Книга посвящена творчеству Евгения Зелмановича Абезгауза (1939–2008) — советского и израильского художника-нонконформиста.
«В творчестве Евгения Абезгауза есть сквозная тема… Это — похождения героя, родом из прозы Менделе Мойшем-Сфорима или Шолом-Алейхема… Этот герой, юный Исраэлька, очарованным странником бредет по России; он же — битым жизнью библейским Ионой, но с чемоданами в руках, выходит из чрева кита в порту Хайфы; он же в виде Иакова патриархом, в окружении двенадцати сыновей и дочери Дины, позирует фотографу; а вот, в образе местечкового философа в картузе, он меланхолически выдувает мыльные пузыри... Герой Абезгауза, где бы он ни пребывал, куда бы ни стремился, — «все свое несет с собой».
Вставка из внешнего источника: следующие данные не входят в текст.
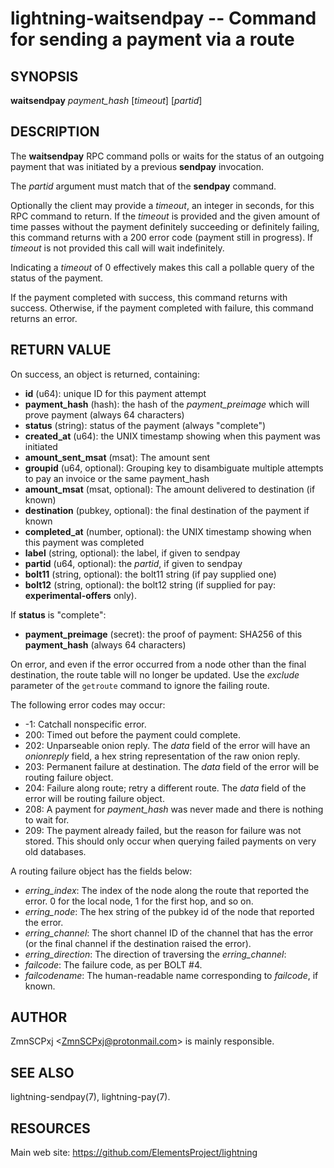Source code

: lightning-waitsendpay -- Command for sending a payment via a route
==================================================================

SYNOPSIS
--------

**waitsendpay** *payment\_hash* [*timeout*] [*partid*]

DESCRIPTION
-----------

The **waitsendpay** RPC command polls or waits for the status of an
outgoing payment that was initiated by a previous **sendpay**
invocation.

The *partid* argument must match that of the **sendpay** command.

Optionally the client may provide a *timeout*, an integer in seconds,
for this RPC command to return. If the *timeout* is provided and the
given amount of time passes without the payment definitely succeeding or
definitely failing, this command returns with a 200 error code (payment
still in progress). If *timeout* is not provided this call will wait
indefinitely.

Indicating a *timeout* of 0 effectively makes this call a pollable query
of the status of the payment.

If the payment completed with success, this command returns with
success. Otherwise, if the payment completed with failure, this command
returns an error.

RETURN VALUE
------------

[comment]: # (GENERATE-FROM-SCHEMA-START)
On success, an object is returned, containing:

- **id** (u64): unique ID for this payment attempt
- **payment\_hash** (hash): the hash of the *payment\_preimage* which will prove payment (always 64 characters)
- **status** (string): status of the payment (always "complete")
- **created\_at** (u64): the UNIX timestamp showing when this payment was initiated
- **amount\_sent\_msat** (msat): The amount sent
- **groupid** (u64, optional): Grouping key to disambiguate multiple attempts to pay an invoice or the same payment\_hash
- **amount\_msat** (msat, optional): The amount delivered to destination (if known)
- **destination** (pubkey, optional): the final destination of the payment if known
- **completed\_at** (number, optional): the UNIX timestamp showing when this payment was completed
- **label** (string, optional): the label, if given to sendpay
- **partid** (u64, optional): the *partid*, if given to sendpay
- **bolt11** (string, optional): the bolt11 string (if pay supplied one)
- **bolt12** (string, optional): the bolt12 string (if supplied for pay: **experimental-offers** only).

If **status** is "complete":

  - **payment\_preimage** (secret): the proof of payment: SHA256 of this **payment\_hash** (always 64 characters)

[comment]: # (GENERATE-FROM-SCHEMA-END)

On error, and even if the error occurred from a node other than the
final destination, the route table will no longer be updated. Use the
*exclude* parameter of the `getroute` command to ignore the failing
route.

The following error codes may occur:
-   -1: Catchall nonspecific error.
-   200: Timed out before the payment could complete.
-   202: Unparseable onion reply. The *data* field of the error will
    have an *onionreply* field, a hex string representation of the raw
    onion reply.
-   203: Permanent failure at destination. The *data* field of the error
    will be routing failure object.
-   204: Failure along route; retry a different route. The *data* field
    of the error will be routing failure object.
-   208: A payment for *payment\_hash* was never made and there is
    nothing to wait for.
-   209: The payment already failed, but the reason for failure was not
    stored. This should only occur when querying failed payments on very
    old databases.

A routing failure object has the fields below:
-   *erring\_index*: The index of the node along the route that reported
    the error. 0 for the local node, 1 for the first hop, and so on.
-   *erring\_node*: The hex string of the pubkey id of the node that
    reported the error.
-   *erring\_channel*: The short channel ID of the channel that has the
    error (or the final channel if the destination raised the error).
-   *erring\_direction*: The direction of traversing the
    *erring\_channel*:
-   *failcode*: The failure code, as per BOLT \#4.
-   *failcodename*: The human-readable name corresponding to *failcode*,
    if known.

AUTHOR
------

ZmnSCPxj <<ZmnSCPxj@protonmail.com>> is mainly responsible.

SEE ALSO
--------

lightning-sendpay(7), lightning-pay(7).

RESOURCES
---------

Main web site: <https://github.com/ElementsProject/lightning>

[comment]: # ( SHA256STAMP:5c783babcd7a98ef4f1bd676f7aa36c3441d52414dcd1038183d9c4445ddcf7d)
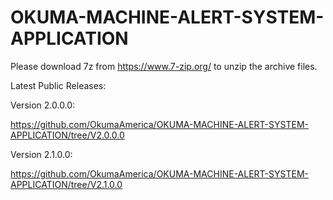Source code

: # OKUMA-MACHINE-ALERT-SYSTEM-APPLICATION

Please download 7z from https://www.7-zip.org/ to unzip the archive files.

Latest Public Releases:

Version 2.0.0.0:

https://github.com/OkumaAmerica/OKUMA-MACHINE-ALERT-SYSTEM-APPLICATION/tree/V2.0.0.0

Version 2.1.0.0:

https://github.com/OkumaAmerica/OKUMA-MACHINE-ALERT-SYSTEM-APPLICATION/tree/V2.1.0.0
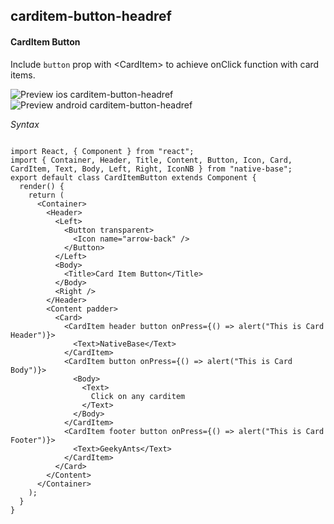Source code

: ## carditem-button-headref
#### CardItem Button

Include <code>button</code> prop with &lt;CardItem> to achieve onClick function with card items.

![Preview ios carditem-button-headref](https://github.com/GeekyAnts/NativeBase-KitchenSink/raw/v2.5.0/screenshots/ios/card-button.gif)
![Preview android carditem-button-headref](https://github.com/GeekyAnts/NativeBase-KitchenSink/raw/v2.5.0/screenshots/android/card-button.gif)


*Syntax*

<pre class="line-numbers"><code class="language-jsx">
import React, { Component } from "react";
import { Container, Header, Title, Content, Button, Icon, Card, CardItem, Text, Body, Left, Right, IconNB } from "native-base";
export default class CardItemButton extends Component {
  render() {
    return (
      &lt;Container>
        &lt;Header>
          &lt;Left>
            &lt;Button transparent>
              &lt;Icon name="arrow-back" />
            &lt;/Button>
          &lt;/Left>
          &lt;Body>
            &lt;Title>Card Item Button&lt;/Title>
          &lt;/Body>
          &lt;Right />
        &lt;/Header>
        &lt;Content padder>
          &lt;Card>
            &lt;CardItem header button onPress={() => alert("This is Card Header")}>
              &lt;Text>NativeBase&lt;/Text>
            &lt;/CardItem>
            &lt;CardItem button onPress={() => alert("This is Card Body")}>
              &lt;Body>
                &lt;Text>
                  Click on any carditem
                &lt;/Text>
              &lt;/Body>
            &lt;/CardItem>
            &lt;CardItem footer button onPress={() => alert("This is Card Footer")}>
              &lt;Text>GeekyAnts&lt;/Text>
            &lt;/CardItem>
          &lt;/Card>
        &lt;/Content>
      &lt;/Container>
    );
  }
}</code></pre><br />

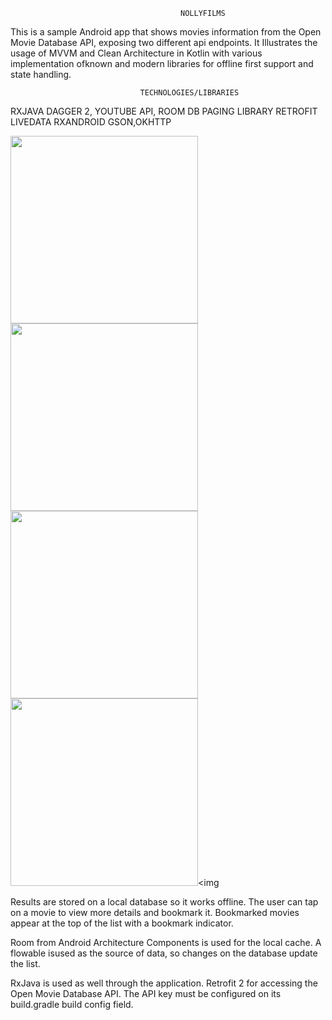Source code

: 
                                          NOLLYFILMS

This is a sample Android app that shows movies information from the Open Movie Database API, exposing two different
api endpoints. It Illustrates the usage of MVVM and Clean Architecture in Kotlin with various implementation ofknown and modern libraries for offline first support and state handling.

                                 TECHNOLOGIES/LIBRARIES
RXJAVA
DAGGER 2,
YOUTUBE API,
ROOM DB
PAGING LIBRARY
RETROFIT
LIVEDATA
RXANDROID
GSON,OKHTTP

<img src="https://github.com/jonathanchh1/NollyFilms/blob/master/Screenshot_1566508544.png" width="300"><img src="https://github.com/jonathanchh1/NollyFilms/blob/master/Screenshot_1566508550.png" width="300"><img src="https://github.com/jonathanchh1/NollyFilms/blob/master/Screenshot_1566509325.png" width="300"><img src="https://github.com/jonathanchh1/NollyFilms/blob/master/Screenshot_1566509355.png" width="300"><img 


Results are stored on a local database so it works offline. The user can tap on a movie to view more details and bookmark it. Bookmarked movies appear at the top of the list with a bookmark indicator.

Room from Android Architecture Components is used for the local cache. A flowable isused as the source of data, so changes on the database update the list.

RxJava is used as well through the application. Retrofit 2 for accessing the Open Movie Database API.
The API key must be configured on its build.gradle build config field. 


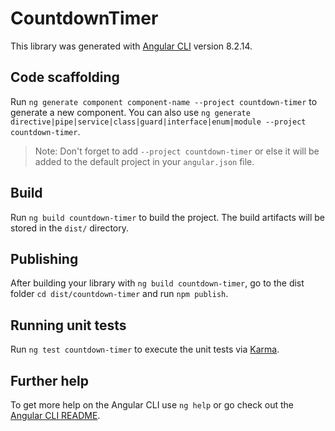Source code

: # CountdownTimer

This library was generated with
[Angular CLI](https://github.com/angular/angular-cli) version 8.2.14.

## Code scaffolding

Run `ng generate component component-name --project countdown-timer` to
generate a new component. You can also use
`ng generate directive|pipe|service|class|guard|interface|enum|module --project countdown-timer`.

> Note: Don't forget to add `--project countdown-timer` or else it will be
> added to the default project in your `angular.json` file.

## Build

Run `ng build countdown-timer` to build the project. The build artifacts will
be stored in the `dist/` directory.

## Publishing

After building your library with `ng build countdown-timer`, go to the dist
folder `cd dist/countdown-timer` and run `npm publish`.

## Running unit tests

Run `ng test countdown-timer` to execute the unit tests via
[Karma](https://karma-runner.github.io).

## Further help

To get more help on the Angular CLI use `ng help` or go check out the
[Angular CLI README](https://github.com/angular/angular-cli/blob/master/README.md).
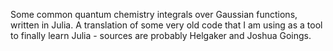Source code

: Some common quantum chemistry integrals over Gaussian functions, written in Julia.
A translation of some very old code that I am using as a tool to finally learn Julia - sources are probably Helgaker and Joshua Goings.
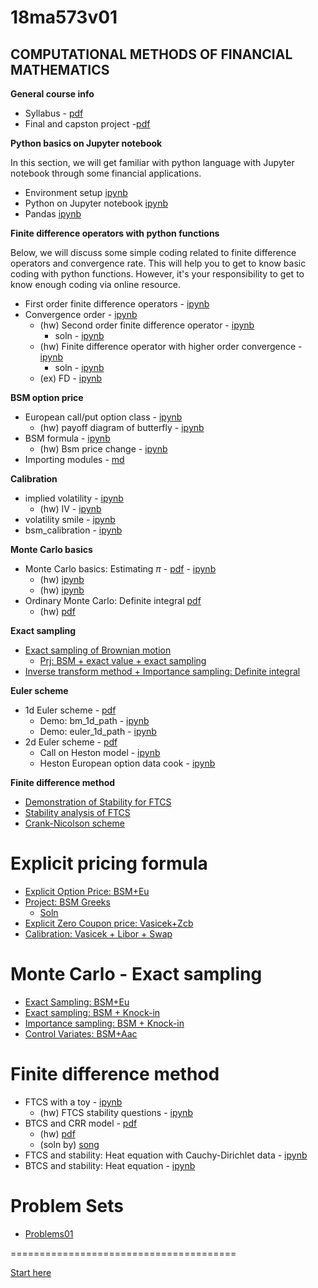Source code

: # 18ma573v01 

## COMPUTATIONAL METHODS OF FINANCIAL MATHEMATICS

__General course info__

- Syllabus - [pdf](doc/syllabus_v01.pdf)
- Final and capston project -[pdf](./doc/capstone.pdf)

__Python basics on Jupyter notebook__

In this section, we will get familiar with python language with Jupyter notebook through some financial applications.

- Environment setup [ipynb](https://github.com/songqsh/18ma573pub/blob/master/src/first_notebook_v01.ipynb)
- Python on Jupyter notebook [ipynb](src/python_notebook.ipynb)
- Pandas [ipynb](src/pandas_basics.ipynb)

__Finite difference operators with python functions__

Below, we will discuss some simple coding related to finite difference operators and convergence rate. This will help you to get to know basic coding with python functions. However, it's your responsibility to get to know enough coding via online resource. 

- First order finite difference operators - [ipynb](src/first_fd_v01.ipynb)
- Convergence order - [ipynb](src/ffd_convergence_rate_v01.ipynb)
    - (hw) Second order finite difference operator - [ipynb](src/second_fd.ipynb) 
        - soln - [ipynb](src/second_fd_soln.ipynb)
    - (hw) Finite difference operator with higher order convergence - [ipynb](src/ex_fd.ipynb)
        - soln - [ipynb](src/ex_fd_soln.ipynb)
    - (ex) FD - [ipynb](doc/fd_ex.pdf)


__BSM option price__

- European call/put option class - 
    [ipynb](https://github.com/songqsh/18ma573pub/blob/master/src/european_options_class.ipynb)
    - (hw) payoff diagram of butterfly - 
        [ipynb](https://github.com/songqsh/18ma573pub/blob/master/src/option_combinations.ipynb)
- BSM formula - 
    [ipynb](https://github.com/songqsh/18ma573pub/blob/master/src/bsm_formula_v01.ipynb)
    - (hw) Bsm price change -
        [ipynb](https://github.com/songqsh/18ma573pub/blob/master/src/bsm_price_change.ipynb)
- Importing modules - 
    [md](https://github.com/songqsh/18ma573pub/blob/master/src/import_modules.md)
    
__Calibration__

- implied volatility - [ipynb](https://nbviewer.jupyter.org/github/songqsh/18ma573pub/blob/master/src/implied_vol_v01.ipynb)
    - (hw) IV - [ipynb](https://nbviewer.jupyter.org/github/songqsh/18ma573pub/blob/master/src/hw_implied_vol.ipynb)
- volatility smile  - [ipynb](https://nbviewer.jupyter.org/github/songqsh/18ma573pub/blob/master/src/vol_smile.ipynb)
- bsm_calibration - [ipynb](https://nbviewer.jupyter.org/github/songqsh/18ma573pub/blob/master/src/bsm_calibration.ipynb)
    
    
__Monte Carlo basics__

- Monte Carlo basics: Estimating $\pi$ - [pdf](./doc/pi_mc_01.pdf) - [ipynb](https://github.com/songqsh/18ma573pub/blob/master/src/pi.ipynb)
    - (hw) [ipynb](https://github.com/songqsh/18ma573pub/blob/master/src/hw_mc_01.ipynb)
    - (hw) [ipynb](https://github.com/songqsh/18ma573pub/blob/master/src/hw_mc_02.ipynb)
- Ordinary Monte Carlo: Definite integral [pdf](https://github.com/songqsh/18ma573pub/blob/master/doc/omc_integral_01.pdf)
    - (hw) [pdf](https://github.com/songqsh/18ma573pub/blob/master/doc/hw_omc_integral.pdf)
    
__Exact sampling__    
- [Exact sampling of Brownian motion](./src/bm_1d.ipynb)
    - [Prj: BSM + exact value + exact sampling](./doc/omc_integral_prj.pdf)
- [Inverse transform method + Importance sampling: Definite integral](./doc/is_it_integral.pdf)

__Euler scheme__
- 1d Euler scheme - [pdf](./doc/euler_sde_1d.pdf)
    - Demo: bm_1d_path - [ipynb](./src/bm_1d_path.ipynb)
    - Demo: euler_1d_path - [ipynb](./src/euler_1d.ipynb)
- 2d Euler scheme - [pdf](./doc/euler_sde_2d.pdf)
    - Call on Heston model - [ipynb](./src/euler_heston.ipynb)
    - Heston European option data cook - [ipynb](./src/heston_data_cook.ipynb)
    
__Finite difference method__    
- [Demonstration of Stability for FTCS](./doc/stability_ftcs_01.pdf)
- [Stability analysis of FTCS](./doc/stability_ftcs_02.pdf)
- [Crank-Nicolson scheme](./doc/stability_ftcs_03.pdf)


# Explicit pricing formula

- [Explicit Option Price: BSM+Eu](./src/explicit_bsm_eu.ipynb)
- [Project: BSM Greeks](./src/explicit_bsm_greeks.ipynb)
    - [Soln](./src/explicit_bsm_greeks_soln.ipynb)
- [Explicit Zero Coupon price: Vasicek+Zcb](./src/explicit_vasicek_zcb.ipynb)
- [Calibration: Vasicek + Libor + Swap](./src/calibration_vasicek_libor_swap.ipynb)

# Monte Carlo - Exact sampling
- [Exact Sampling: BSM+Eu](./src/es_bsm_eu.ipynb)
- [Exact sampling: BSM + Knock-in](./src/es_bsm_knock_in.ipynb)
- [Importance sampling: BSM + Knock-in](./src/is_bsm_knock_in.ipynb)
- [Control Variates: BSM+Aac](./src/control_variates_bsm_aac.ipynb)


# Finite difference method
- FTCS with a toy - [ipynb](src/ftcs_stability_heat_toy.ipynb)
    - (hw) FTCS stability questions - [ipynb](src/hw_ftcs_stability.ipynb)
- BTCS and CRR model - [pdf](doc/fdm_crr.pdf)
    - (hw) [pdf](doc/hw_crr.pdf)
    - (soln by) [song](https://github.com/songqsh/MA6628v02/blob/master/L05s01.ipynb)
- FTCS and stability: Heat equation with Cauchy-Dirichlet data - [ipynb](./src/ftcs_stability_heat_1d.ipynb)
- BTCS and stability: Heat equation - [ipynb](./src/btcs_stability_heat_1d.ipynb)


# Problem Sets

- [Problems01](./src/problems01.ipynb)
    


=======================================

[Start here](startpage.ipynb)
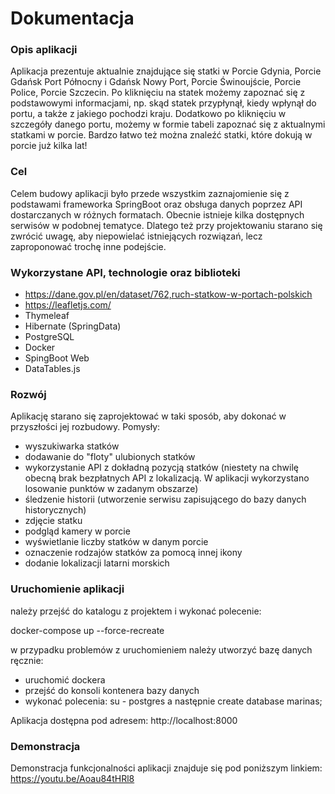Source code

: # Dokumentacja

### Opis aplikacji

Aplikacja prezentuje aktualnie znajdujące się statki w Porcie Gdynia, Porcie Gdańsk Port Północny i Gdańsk Nowy Port, Porcie Świnoujście, Porcie Police, Porcie Szczecin.
Po kliknięciu na statek możemy zapoznać się z podstawowymi informacjami, np. skąd statek przypłynął, kiedy wpłynął do portu, a także z jakiego pochodzi kraju.
Dodatkowo po kliknięciu w szczegóły danego portu, możemy w formie tabeli zapoznać się z aktualnymi statkami w porcie. Bardzo łatwo też można znaleźć statki, które dokują w porcie już kilka lat!

### Cel

Celem budowy aplikacji było przede wszystkim zaznajomienie się z podstawami frameworka SpringBoot oraz obsługa danych poprzez API dostarczanych w różnych formatach.
Obecnie istnieje kilka dostępnych serwisów w podobnej tematyce. Dlatego też przy projektowaniu starano się zwrócić uwagę, aby niepowielać istniejących rozwiązań, lecz zaproponować trochę inne podejście.
### Wykorzystane API, technologie oraz biblioteki

* https://dane.gov.pl/en/dataset/762,ruch-statkow-w-portach-polskich
* https://leafletjs.com/
* Thymeleaf
* Hibernate (SpringData)
* PostgreSQL
* Docker
* SpingBoot Web
* DataTables.js

### Rozwój
Aplikację starano się zaprojektować w taki sposób, aby dokonać w przyszłości jej rozbudowy.
Pomysły:
* wyszukiwarka statków
* dodawanie do "floty" ulubionych statków
* wykorzystanie API z dokładną pozycją statków (niestety na chwilę obecną brak bezpłatnych API z lokalizacją. W aplikacji wykorzystano losowanie punktów w zadanym obszarze)
* śledzenie historii (utworzenie serwisu zapisującego do bazy danych historycznych)
* zdjęcie statku
* podgląd kamery w porcie
* wyświetlanie liczby statków w danym porcie
* oznaczenie rodzajów statków za pomocą innej ikony
* dodanie lokalizacji latarni morskich

### Uruchomienie aplikacji
należy przejść do katalogu z projektem i wykonać polecenie:

docker-compose up --force-recreate

w przypadku problemów z uruchomieniem należy utworzyć bazę danych ręcznie:

- uruchomić dockera
- przejść do konsoli kontenera bazy danych
- wykonać polecenia:
su - postgres
a następnie
create database marinas;

Aplikacja dostępna pod adresem:
http://localhost:8000

### Demonstracja

Demonstracja funkcjonalności aplikacji znajduje się pod poniższym linkiem:
https://youtu.be/Aoau84tHRl8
Жизнь ставила художника в экстремальные ситуации: он, в заведомо репрессивных условиях,успешно разрешил задачу национальной идентификации целой группы художников (создание «Алеф» — что это, как не институциональное закрепление права живущих тогда в Ленинграде художников-евреев на национальную составляющую картины мира); он, переехав в Израиль, при жизни обрел статус лица исторического и укоренился в стране и в культуре, о которых мечтал смолоду как о земле обетованной. Все это —позитивное, весомое, победительное, — несомненно, входит в его багаж. Но то «свое», которое он «носил с собой», включало и другое: сомнение, скепсис, иронию, неудовлетворенность. Всю жизнь он был, в сущности, странником, очарованным, но не успокоившимся, неудовлетворенным...
В нем был заложен потенциал бесконечного расширения и преодоления границ, мощная энергия изживания статуса провинциальности, предопределенного городу политическим режимом. Прежде всего это относилось к людям культуры. Лучшие из ленинградцев ощущали себя гражданами мира. Большинство — волею политических обстоятельств — мысленно. Евгению Абезгаузу суждено было стать гражданином мира реально, то есть осуществить то, что мечталось многим художникам его поколения. При этом — не отказавшись от той ленинградской культурной идентичности, которая была задана средой, образованием, культурой… эта ленинградская идентичность навсегда останется важной составляющей его багажа, его культурной и экзистенциальной ноши, того, что он «всегда нес с собой».